Instructions to follow:
The answer is a stretch of the material below, returned exactly: the line containing "nose: (233, 245)", the line containing "right front paw: (154, 405)", and all lines between.

Exercise data:

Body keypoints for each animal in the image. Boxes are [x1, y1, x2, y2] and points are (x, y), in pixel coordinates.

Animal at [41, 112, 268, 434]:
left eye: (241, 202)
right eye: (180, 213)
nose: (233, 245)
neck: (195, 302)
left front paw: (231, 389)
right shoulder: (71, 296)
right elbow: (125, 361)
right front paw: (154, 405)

...

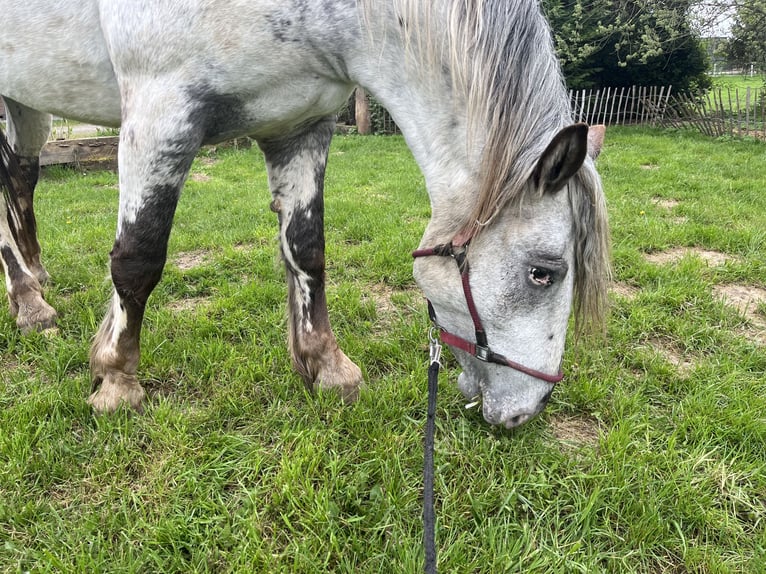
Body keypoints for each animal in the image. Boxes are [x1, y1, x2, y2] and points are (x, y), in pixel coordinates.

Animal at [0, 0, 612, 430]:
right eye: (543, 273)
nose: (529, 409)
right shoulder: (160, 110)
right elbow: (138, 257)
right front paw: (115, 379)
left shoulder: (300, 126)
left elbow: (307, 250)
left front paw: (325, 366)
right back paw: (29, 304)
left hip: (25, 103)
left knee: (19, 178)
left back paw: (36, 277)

Solution:
nose: (233, 245)
neck: (195, 302)
left front paw: (231, 389)
right shoulder: (71, 296)
right elbow: (125, 361)
right front paw: (154, 405)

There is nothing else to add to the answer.